Murder and minatures


I want to tell you about a thrillingly terrifying, perplexing then surprising, immersive on a scale you cant imagine, performance adventure of Macbeth that I went to see but first I need to tell you about an exhibition of miniatures at the New Art and Design museum, because that, my dears, is where the theatrical unreal/real experience of wonder began.

With the majority of galleries and museums closed for the summer the pickings of what to see are a little slim. Slim by New York’s standards is still 40 or 50 more kilos fatter than the picking’s in Melbourne, so I have still been getting about to a decent number of galleries. But oddly there was a miniature show on that my friend was super keen to see – it’s hard to understand why artists who live in the city don’t just want to go to MOMA every day of the week but hey, off we went to the New Art and Design museum which was exhibiting dioramas. Ridiculously precise renditions of artists studios, hair salons, itty bitty villages frozen under ice, a violin makers workshop and library all with tiny people and teeny books the world shrunken with a ray gun was there. The one small problem I have with dioramas is that Im not  singularly impressed by craftsmanship, I always want a bit of content in there, something more to think about than just “Man that’s small.” A couple of pieces in this show did stand out – a reduced scale skyscraper just slightly taller than the average person, in which you could view from one single window an open plan austere office. But the office stretched out to a far distant horizon seemingly miles away, which makes you mover back and visually measure the outer dimensions of the skyscraper again. Also at one single desk was a hologram of a rotating ghost chair, it was captivating how your mind knew that the office was small but visually it just looked bigger, it was both miniature and vast and it undid logic in my brain. A different work which had us gasping, laughing and repeatedly saying “NOOOOO. Really??? Ahhhh oh my god what?” was made up of 2 strips of tiny LED’s in a short single file down the wall, it looked not surprisingly just like 2 strips of tiny LED’s in a short single file down the wall until you walked passed it without looking directly at it, then BAM you could see a 3D eye blinking at you or the word “See”. Perception is a perplexing thing and I love to art that contradicts my expectations. 

But lets get to the peak of excitement in the story.

Later that evening we went to a performance called ‘Sleep no more’. The premise was that it was a postmodern version of Macbeth in which scenes are acted out in different locations and the audience moves around the venue at there own discretion. We arrived at 11pm and were told to check in our bags, jumpers or jackets, phones, cameras etc, we entered a long long labyrinthine deep black maze which ended up in a cozy dark jazz club. At this point you are firmly separated from your friends, ushered into a small room where you are told that you are no longer allowed to speak, that you must wear a mask at all times and that you must explore this alone, that there will be others with black masks who are not there to guide you and that you will be rewarded for your curiosity! They then shuffled a group of you into a lift and deposited you on different floors. 

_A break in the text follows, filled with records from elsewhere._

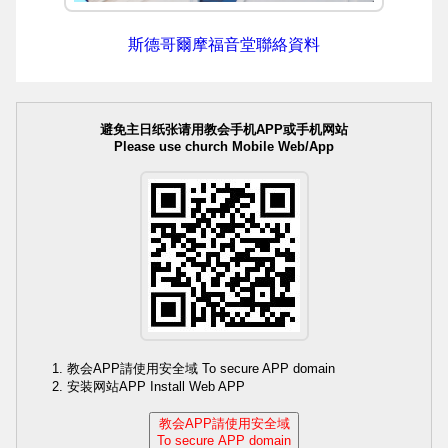
斯德哥爾摩福音堂聯絡資料
避免主日纸张请用教会手机APP或手机网站
Please use church Mobile Web/App
教会APP請使用安全域 To secure APP domain
安装网站APP Install Web APP
教会APP請使用安全域
To secure APP domain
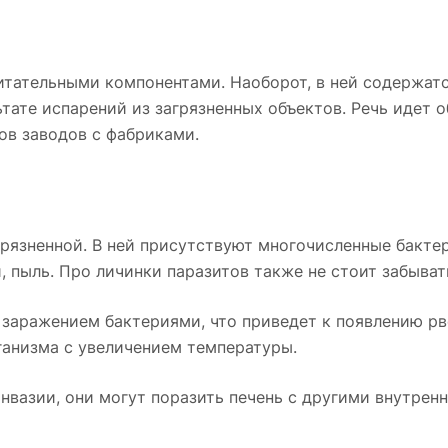
питательными компонентами. Наоборот, в ней содержат
тате испарений из загрязненных объектов. Речь идет о
ов заводов с фабриками.
рязненной. В ней присутствуют многочисленные бакте
 пыль. Про личинки паразитов также не стоит забыват
заражением бактериями, что приведет к появлению рв
ганизма с увеличением температуры.
нвазии, они могут поразить печень с другими внутрен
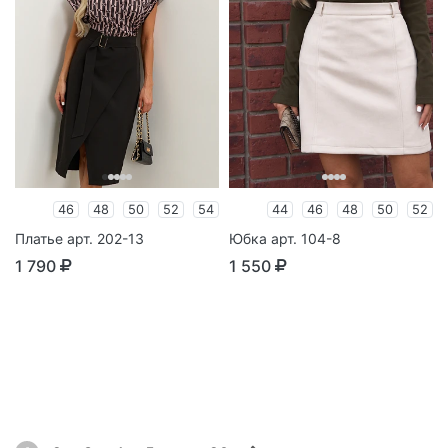
46
48
50
52
54
44
46
48
50
52
Платье арт. 202-13
Юбка арт. 104-8
1 790
1 550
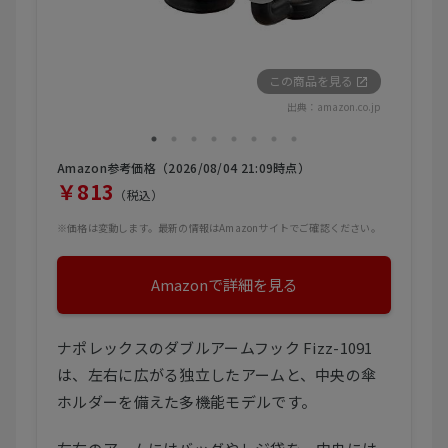
この商品を見る
出典：
amazon.co.jp
Amazon参考価格（2026/08/04 21:09時点）
￥813
（税込）
※価格は変動します。最新の情報はAmazonサイトでご確認ください。
Amazonで詳細を見る
ナポレックスのダブルアームフック Fizz-1091
は、左右に広がる独立したアームと、中央の傘
ホルダーを備えた多機能モデルです。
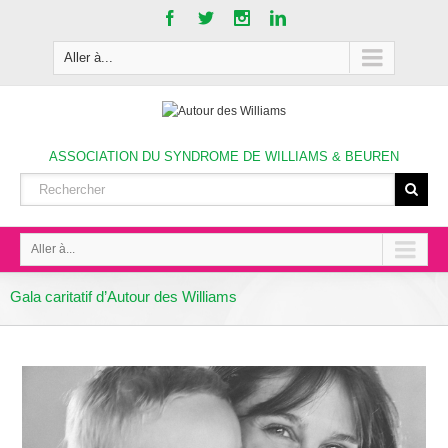
Aller à...
ASSOCIATION DU SYNDROME DE WILLIAMS & BEUREN
Aller à...
Gala caritatif d’Autour des Williams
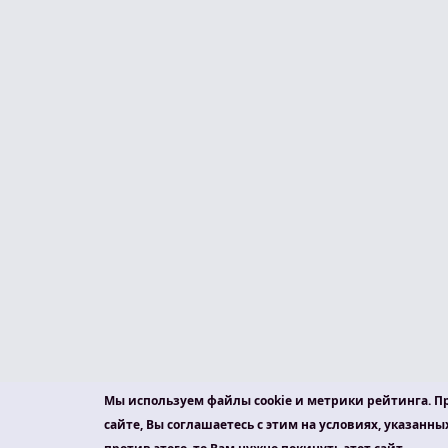
Мы используем файлы cookie и метрики рейтинга. П
сайте, Вы соглашаетесь с этим на условиях, указанны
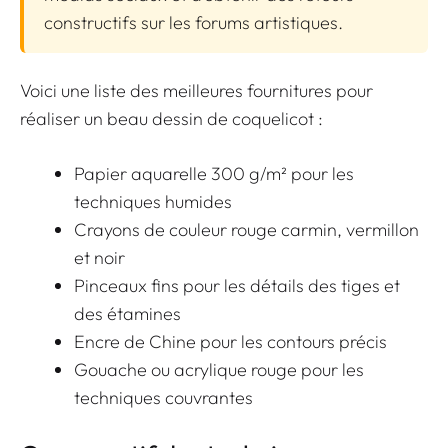
constructifs sur les forums artistiques.
Voici une liste des meilleures fournitures pour
réaliser un beau dessin de coquelicot :
Papier aquarelle 300 g/m² pour les
techniques humides
Crayons de couleur rouge carmin, vermillon
et noir
Pinceaux fins pour les détails des tiges et
des étamines
Encre de Chine pour les contours précis
Gouache ou acrylique rouge pour les
techniques couvrantes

Oh no – what’s going to haaaaapen to me!

The set was a hotel circa 1940’s. Let me say that again the set was … an entire hotel. About 6 stories high with never ending corridors, hundreds of rooms, false rooms with in rooms and darkness was every where and the music was an intensely load horror movie genera sound track. Every inch of the building was a highly crafted meticulous set, there were secret passages, doors got locked behind you, sometimes other audience people would enter a room but you would get locked out, at first I cynically thought “oh this is like a walking ghost train, or a house of horrors type of thing”, but the shear scale of it and the Macbeth-ness of it consumed you. It was as if the dioramas from earlier in the day had grown up around us and we tentatively felt our way through, watched, discovered, and missed 3 hours of the essence of Macbeth.

These are some of the things I expereienced:
a child’s room deserted and dusty, one wall was made of dark glass and when you pressed your nose against it you could faintly see an exact replica of the child’s room on the other side but… the sheets were bloody stained,
A dance piece on a four poster bed – the persuasion of Lady Macbeth
A dance in which Lady Macbeth
Many many scenes of people washing shirts, towels, walls and sheets in strange space a clock rooms, in hospital wards, in bath tubs.
A detective offices with filing cabinets full of records you can read
Mental wards
Psychiatric offices
Interrogation rooms
A candy store where you could eat anything you wanted
A foggy moor the size of school gymnasium with a labyrinth that makes you feel like you’re destined for the mental institution
A graveyard, complete with an earth floor and ruined buildings and so dark you stub your toes and cant see the end of the room
Information every where notes, letters, posters, messages scratch inside draws, diaries of book shelves – hard to know what was relevant and what was not, but you could read it all.
A ballroom that I couldn’t get out of no matter how many different exists I tried to escape from, the first time a stage was set with a long white clothed table and at it sat 8 actors in slow motion violence and excess at this point about 40 audience members had appeared at the same time. The next time I went in there it was a forest of Christmas trees and not a single audience member in site.

Everything moment felt suspenseful violent and passionate and bloodied and gruesome and sinister and insane and intense. But Macbeth isn’t a rom com is it.